Here are the rules, written, but without any explanation. Make of them what you will.

  1. Learn to say, “I don’t know.” If used when appropriate, it will be often.
  2. It is easier to get into something than it is to get out of it.
  3. If you are not criticized, you may not be doing much.
  4. Look for what is missing. Many know how to improve what’s there, but few can see what isn’t there.
  5. Viewgraph rule: When something appears on a viewgraph (an overhead transparency), assume the world knows about it, and deal with it accordingly.
  6. Work for a boss with whom you are comfortable telling it like it is. Remember that you can’t pick your relatives, but you can pick your boss.
  7. Constantly review developments to make sure that the actual benefits are what they are supposed to be. Avoid Newton’s Law.
  8. However menial and trivial your early assignments may appear, give them your best efforts.
  9. Persistence or tenacity is the disposition to persevere in spite of difficulties, discouragement, or indifference. Don’t be known as a good starter but a poor finisher.
  10. In completing a project, don’t wait for others; go after them, and make sure it gets done.
  11. Confirm your instructions and the commitments of others in writing. Don’t assume it will get done!
  12. Don’t be timid; speak up. Express yourself, and promote your ideas.
  13. Practice shows that those who speak the most knowingly and confidently often end up with the assignment to get it done.
  14. Strive for brevity and clarity in oral and written reports.
  15. Be extremely careful of the accuracy of your statements.
  16. Don’t overlook the fact that you are working for a boss.
    • Keep him or her informed. Avoid surprises!
    • Whatever the boss wants takes top priority.
  17. Promises, schedules, and estimates are important instruments in a well-ordered business.
    • You must make promises. Don’t lean on the often-used phrase, “I can’t estimate it because it depends upon many uncertain factors.”
  18. Never direct a complaint to the top. A serious offense is to “cc” a person’s boss.
  19. When dealing with outsiders, remember that you represent the company. Be careful of your commitments.

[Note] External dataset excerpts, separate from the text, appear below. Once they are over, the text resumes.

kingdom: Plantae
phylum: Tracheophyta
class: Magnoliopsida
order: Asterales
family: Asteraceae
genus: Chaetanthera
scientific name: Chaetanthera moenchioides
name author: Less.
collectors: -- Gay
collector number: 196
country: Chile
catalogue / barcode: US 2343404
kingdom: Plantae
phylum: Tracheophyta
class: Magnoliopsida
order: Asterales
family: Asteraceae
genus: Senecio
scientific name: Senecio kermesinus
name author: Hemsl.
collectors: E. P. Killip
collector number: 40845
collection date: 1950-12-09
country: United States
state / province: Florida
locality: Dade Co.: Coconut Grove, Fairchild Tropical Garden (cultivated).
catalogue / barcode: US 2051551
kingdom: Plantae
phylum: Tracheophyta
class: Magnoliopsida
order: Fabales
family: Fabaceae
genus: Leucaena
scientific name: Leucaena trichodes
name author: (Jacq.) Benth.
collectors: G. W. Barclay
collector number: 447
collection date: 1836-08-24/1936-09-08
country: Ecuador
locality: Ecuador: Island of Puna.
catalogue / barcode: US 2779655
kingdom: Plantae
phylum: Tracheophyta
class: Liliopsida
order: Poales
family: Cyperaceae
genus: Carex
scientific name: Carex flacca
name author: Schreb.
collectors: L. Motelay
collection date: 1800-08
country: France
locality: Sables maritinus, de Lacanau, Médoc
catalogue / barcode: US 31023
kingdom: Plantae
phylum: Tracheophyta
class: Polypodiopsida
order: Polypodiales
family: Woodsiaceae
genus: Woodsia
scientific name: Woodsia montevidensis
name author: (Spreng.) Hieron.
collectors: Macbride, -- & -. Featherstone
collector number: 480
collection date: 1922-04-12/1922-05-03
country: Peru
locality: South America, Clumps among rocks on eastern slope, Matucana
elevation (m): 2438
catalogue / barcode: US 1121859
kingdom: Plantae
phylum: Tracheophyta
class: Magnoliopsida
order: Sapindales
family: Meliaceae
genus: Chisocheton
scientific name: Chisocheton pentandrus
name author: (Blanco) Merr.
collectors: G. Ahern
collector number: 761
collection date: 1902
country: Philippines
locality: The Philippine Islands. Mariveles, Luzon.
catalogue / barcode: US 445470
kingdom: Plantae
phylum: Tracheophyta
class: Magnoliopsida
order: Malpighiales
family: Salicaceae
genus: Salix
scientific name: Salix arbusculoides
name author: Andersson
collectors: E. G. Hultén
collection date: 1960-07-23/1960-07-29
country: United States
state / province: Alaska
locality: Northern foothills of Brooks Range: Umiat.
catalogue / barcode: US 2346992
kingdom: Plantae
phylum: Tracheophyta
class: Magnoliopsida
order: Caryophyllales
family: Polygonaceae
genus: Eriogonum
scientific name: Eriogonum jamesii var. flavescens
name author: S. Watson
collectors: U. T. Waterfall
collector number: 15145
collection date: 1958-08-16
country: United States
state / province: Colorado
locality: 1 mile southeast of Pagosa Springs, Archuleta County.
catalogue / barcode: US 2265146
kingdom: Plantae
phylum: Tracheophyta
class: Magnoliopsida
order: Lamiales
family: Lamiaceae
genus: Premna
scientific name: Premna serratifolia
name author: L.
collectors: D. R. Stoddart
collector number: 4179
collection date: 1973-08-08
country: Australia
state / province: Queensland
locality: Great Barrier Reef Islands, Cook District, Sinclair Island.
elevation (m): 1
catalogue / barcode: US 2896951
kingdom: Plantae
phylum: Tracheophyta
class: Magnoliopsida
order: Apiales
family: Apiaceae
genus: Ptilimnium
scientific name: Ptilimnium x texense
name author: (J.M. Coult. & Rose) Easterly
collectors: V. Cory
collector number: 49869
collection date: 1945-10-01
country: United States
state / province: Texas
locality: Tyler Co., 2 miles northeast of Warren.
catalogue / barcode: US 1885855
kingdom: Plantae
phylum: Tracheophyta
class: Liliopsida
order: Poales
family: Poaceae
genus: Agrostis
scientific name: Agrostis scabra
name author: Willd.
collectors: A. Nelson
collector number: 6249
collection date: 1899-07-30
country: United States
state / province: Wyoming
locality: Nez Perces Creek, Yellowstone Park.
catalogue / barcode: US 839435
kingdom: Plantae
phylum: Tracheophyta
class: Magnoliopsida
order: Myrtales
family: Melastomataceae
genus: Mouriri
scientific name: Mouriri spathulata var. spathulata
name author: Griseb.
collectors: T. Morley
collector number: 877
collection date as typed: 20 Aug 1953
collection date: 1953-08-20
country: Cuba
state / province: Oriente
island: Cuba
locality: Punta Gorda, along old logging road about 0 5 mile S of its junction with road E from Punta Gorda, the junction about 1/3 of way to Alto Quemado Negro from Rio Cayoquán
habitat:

  20. Cultivate the habit of “boiling matters down” to the simplest terms. An elevator speech is the best way.
  21. Don’t get excited in engineering emergencies. Keep your feet on the ground.
  22. Cultivate the habit of making quick, clean-cut decisions.
  23. When making decisions, the pros are much easier to deal with than the cons. Your boss wants to see the cons also.
  24. Don’t ever lose your sense of humor.
  25. Have fun at what you do. It will reflect in your work. No one likes a grump except another grump.
  26. Treat the name of you company as if it were your own.
  27. Beg for the bad news.
  28. You remember 1/3 of what you read, 1/2 of what people tell you, but 100% of what you feel.
  29. You can’t polish a sneaker.
  30. When facing issues or problems that are becoming drawn-out, “short them to the ground.”
  31. When faced with decisions, try to look at them as if you were one level up in the organization. Your perspective will change quickly.
  32. A person who is nice to you but rude to the waiter, or to others, is not a nice person. (This rule never fails).
  33. Never be afraid to try something new. Remember, an amateur built an ark that survived a flood while a large group of professionals built the Titanic.